Dozens of students were turned away from courses that they wanted and in many cases, needed, because of the drastic shortage in teaching personnel at KSC.

Required courses were packed to their brim, with lines still waiting to get in. A good many students finished registration with a completely different schedule of courses than they had set out for.

We have been given a new name, a couple of new buildings, and a few new professors, but this is only a start. We need MORE professors– enough so that there are no longer students left waiting to get into courses that are already overcrowded.”

As Cox stated, registration required a wait in line, which may seem hard to imagine with the amount of students currently on our campus, but he also mentioned how the school was struggling with having enough professors available to run necessary courses. During a transition, where the school was changing its name, adding buildings and attempting to build up their faculty and staff, students clearly had some growing concerns.

In a more positive light, 1963 was the first year upperclassmen began helping first-year students get accustomed to the campus. As stated in The Monadnock, “Leading upperclassmen, instead of staying of staying home, or watching from the sidelines, got right in there and helped the newcomers find their way around.”

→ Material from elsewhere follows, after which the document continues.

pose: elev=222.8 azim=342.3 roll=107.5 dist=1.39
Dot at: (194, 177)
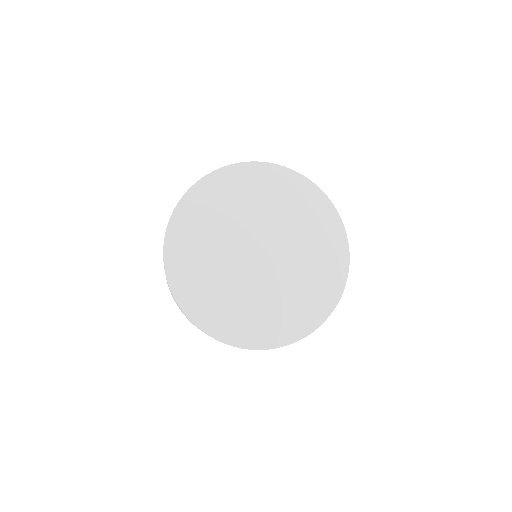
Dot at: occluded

Helping first-year students find their rooms, sharing schedule suggestions and providing a welcoming and helping hand were all tasks upperclassmen took on during the first few days of what they called “freshman orientation.” Sixteen students participated in question sessions with the first-year students as well.

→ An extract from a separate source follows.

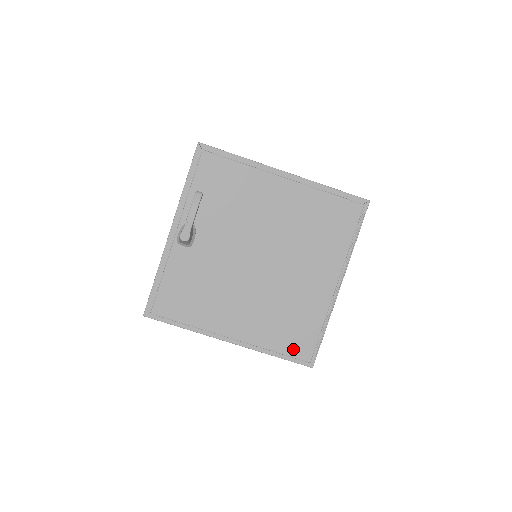
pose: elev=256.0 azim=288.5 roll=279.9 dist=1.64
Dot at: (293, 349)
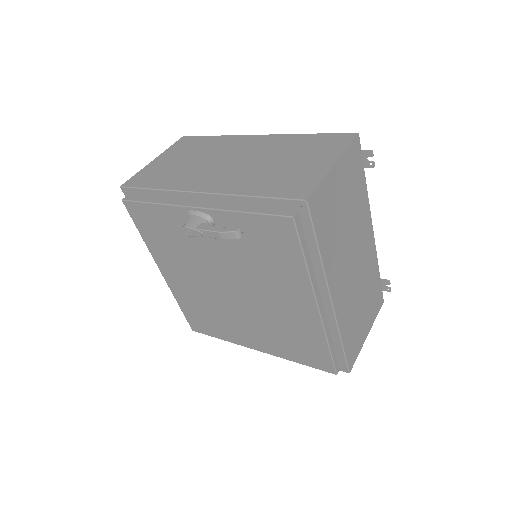
Dot at: (191, 319)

It seems that in more recent years, Keene State has kept the idea of having upperclassmen welcome first-years to campus, but now the college actually hires students, or orientation leaders, to do just that during both June and August during first-year student orientation.

In terms of construction and renovations, KSC was in the midst of building a married couples’ dorm, which contained 24 single bedroom apartments and eight double bedroom apartments. Single bedroom apartments could be rented out for $75 and a double for $85.

Highlights of the dorm included garbage disposals, telephone wiring and cable television. Additionally, coin operated washing machines were included as well.

Over the years, KSC changes in drastic ways; seeing how far we’ve come as a college, as well as seeing where we can improve is not only important to remember and document, but important to reflect upon as well.